▶ **Task instructions**
Find the string "Motor" in the records and copy each line where it occurs.

▶ **Provided data**
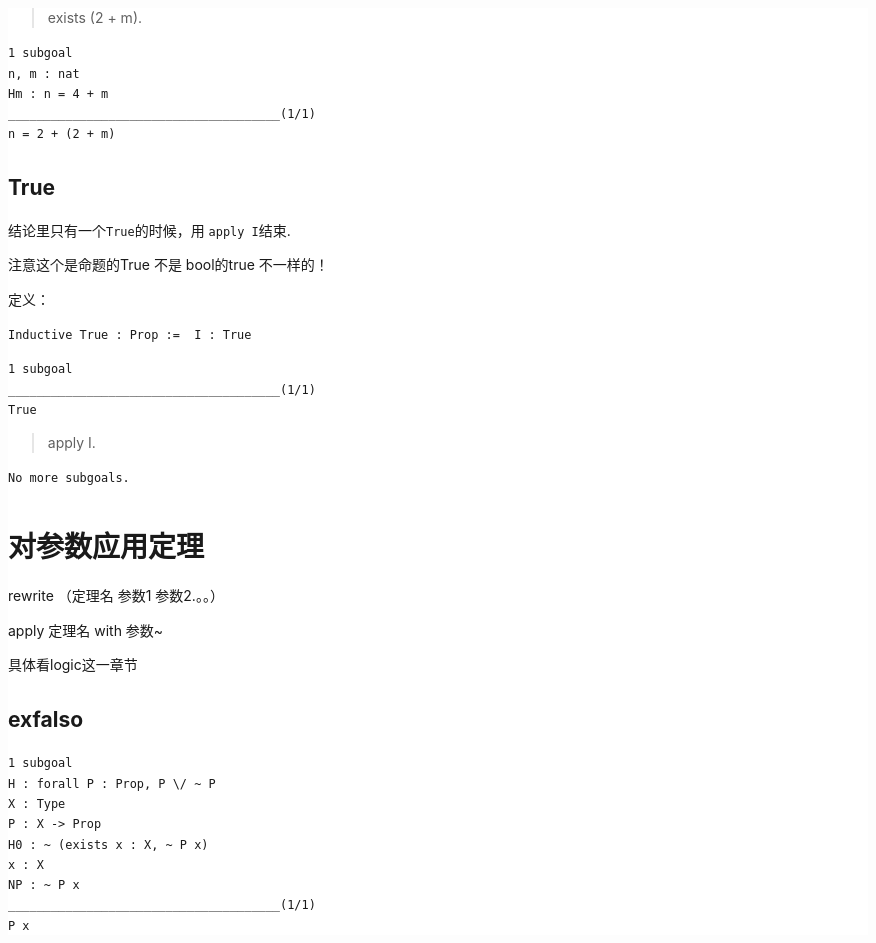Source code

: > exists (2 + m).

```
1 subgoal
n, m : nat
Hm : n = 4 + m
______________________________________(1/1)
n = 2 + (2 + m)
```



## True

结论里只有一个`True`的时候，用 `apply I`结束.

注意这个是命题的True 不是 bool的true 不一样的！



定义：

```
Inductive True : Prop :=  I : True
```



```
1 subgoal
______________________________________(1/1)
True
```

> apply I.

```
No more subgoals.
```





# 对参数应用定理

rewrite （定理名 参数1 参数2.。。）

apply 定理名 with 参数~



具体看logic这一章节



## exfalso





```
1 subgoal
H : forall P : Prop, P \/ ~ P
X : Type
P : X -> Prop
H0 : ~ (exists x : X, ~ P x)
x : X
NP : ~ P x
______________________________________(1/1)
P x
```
---
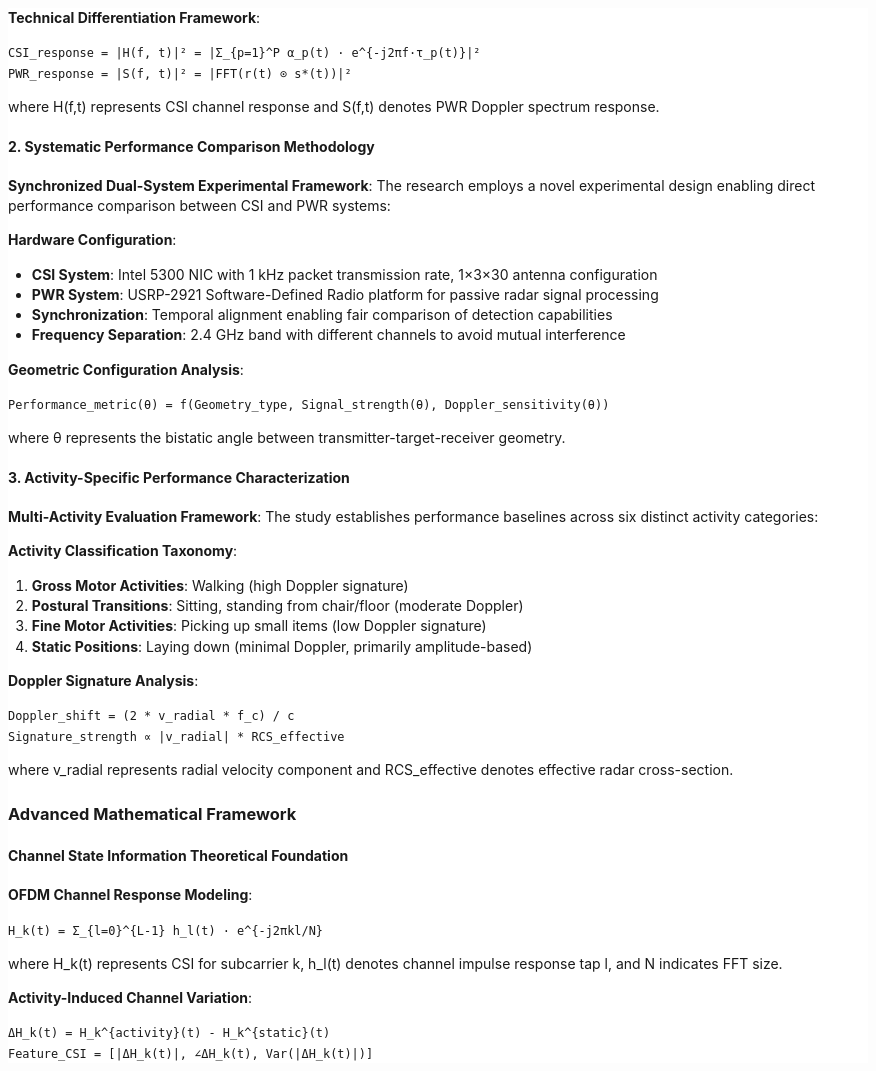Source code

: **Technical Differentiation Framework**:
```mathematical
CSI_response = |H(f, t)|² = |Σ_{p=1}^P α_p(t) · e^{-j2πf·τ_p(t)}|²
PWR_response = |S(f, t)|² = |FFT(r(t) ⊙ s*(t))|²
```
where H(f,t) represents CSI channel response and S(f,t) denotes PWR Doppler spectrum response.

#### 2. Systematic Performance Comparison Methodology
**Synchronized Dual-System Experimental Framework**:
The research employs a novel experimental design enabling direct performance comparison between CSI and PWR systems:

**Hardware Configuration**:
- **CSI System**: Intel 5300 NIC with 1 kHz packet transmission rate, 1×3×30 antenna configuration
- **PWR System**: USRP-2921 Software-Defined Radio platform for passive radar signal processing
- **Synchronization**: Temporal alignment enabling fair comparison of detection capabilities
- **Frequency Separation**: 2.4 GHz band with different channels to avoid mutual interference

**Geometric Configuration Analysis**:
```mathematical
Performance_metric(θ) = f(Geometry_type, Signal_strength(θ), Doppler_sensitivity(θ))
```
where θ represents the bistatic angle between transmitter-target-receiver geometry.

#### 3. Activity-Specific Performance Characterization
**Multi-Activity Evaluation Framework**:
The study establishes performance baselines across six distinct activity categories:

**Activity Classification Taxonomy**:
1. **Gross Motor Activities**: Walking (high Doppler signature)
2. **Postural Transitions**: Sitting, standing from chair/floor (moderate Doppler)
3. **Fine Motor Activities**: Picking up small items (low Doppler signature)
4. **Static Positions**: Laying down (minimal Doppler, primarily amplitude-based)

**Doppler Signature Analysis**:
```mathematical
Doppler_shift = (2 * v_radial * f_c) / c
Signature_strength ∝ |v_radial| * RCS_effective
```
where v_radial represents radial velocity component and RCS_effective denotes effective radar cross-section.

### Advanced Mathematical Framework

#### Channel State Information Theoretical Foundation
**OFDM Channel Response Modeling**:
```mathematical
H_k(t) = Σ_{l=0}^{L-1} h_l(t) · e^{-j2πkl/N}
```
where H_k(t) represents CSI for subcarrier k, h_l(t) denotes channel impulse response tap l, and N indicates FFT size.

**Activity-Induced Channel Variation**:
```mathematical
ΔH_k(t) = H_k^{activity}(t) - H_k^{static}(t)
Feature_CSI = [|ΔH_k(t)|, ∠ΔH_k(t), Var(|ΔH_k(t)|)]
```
...
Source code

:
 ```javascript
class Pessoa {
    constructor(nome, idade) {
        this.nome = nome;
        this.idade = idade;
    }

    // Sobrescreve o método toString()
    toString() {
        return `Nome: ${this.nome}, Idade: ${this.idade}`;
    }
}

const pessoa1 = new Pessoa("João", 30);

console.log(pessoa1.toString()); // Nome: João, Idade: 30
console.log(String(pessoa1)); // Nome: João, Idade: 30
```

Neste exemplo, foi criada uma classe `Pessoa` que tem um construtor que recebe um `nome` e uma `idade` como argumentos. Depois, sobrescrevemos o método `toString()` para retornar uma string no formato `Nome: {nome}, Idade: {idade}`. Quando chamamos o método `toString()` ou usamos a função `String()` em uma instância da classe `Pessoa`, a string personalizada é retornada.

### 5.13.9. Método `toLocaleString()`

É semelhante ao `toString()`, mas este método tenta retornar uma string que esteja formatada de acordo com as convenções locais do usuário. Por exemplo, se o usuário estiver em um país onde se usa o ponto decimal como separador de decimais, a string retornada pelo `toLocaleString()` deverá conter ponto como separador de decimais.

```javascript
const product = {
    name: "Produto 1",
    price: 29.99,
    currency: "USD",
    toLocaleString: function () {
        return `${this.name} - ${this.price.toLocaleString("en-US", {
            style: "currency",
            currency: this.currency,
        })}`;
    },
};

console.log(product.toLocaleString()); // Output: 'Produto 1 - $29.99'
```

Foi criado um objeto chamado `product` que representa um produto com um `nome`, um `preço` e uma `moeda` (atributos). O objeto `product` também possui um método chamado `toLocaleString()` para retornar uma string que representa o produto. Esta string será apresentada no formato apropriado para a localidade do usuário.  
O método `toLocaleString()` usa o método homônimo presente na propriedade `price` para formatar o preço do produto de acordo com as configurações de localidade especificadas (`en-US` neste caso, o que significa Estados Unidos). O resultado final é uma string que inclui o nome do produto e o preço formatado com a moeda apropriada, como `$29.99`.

▶ **Output of the task**
1. **Gross Motor Activities**: Walking (high Doppler signature)
3. **Fine Motor Activities**: Picking up small items (low Doppler signature)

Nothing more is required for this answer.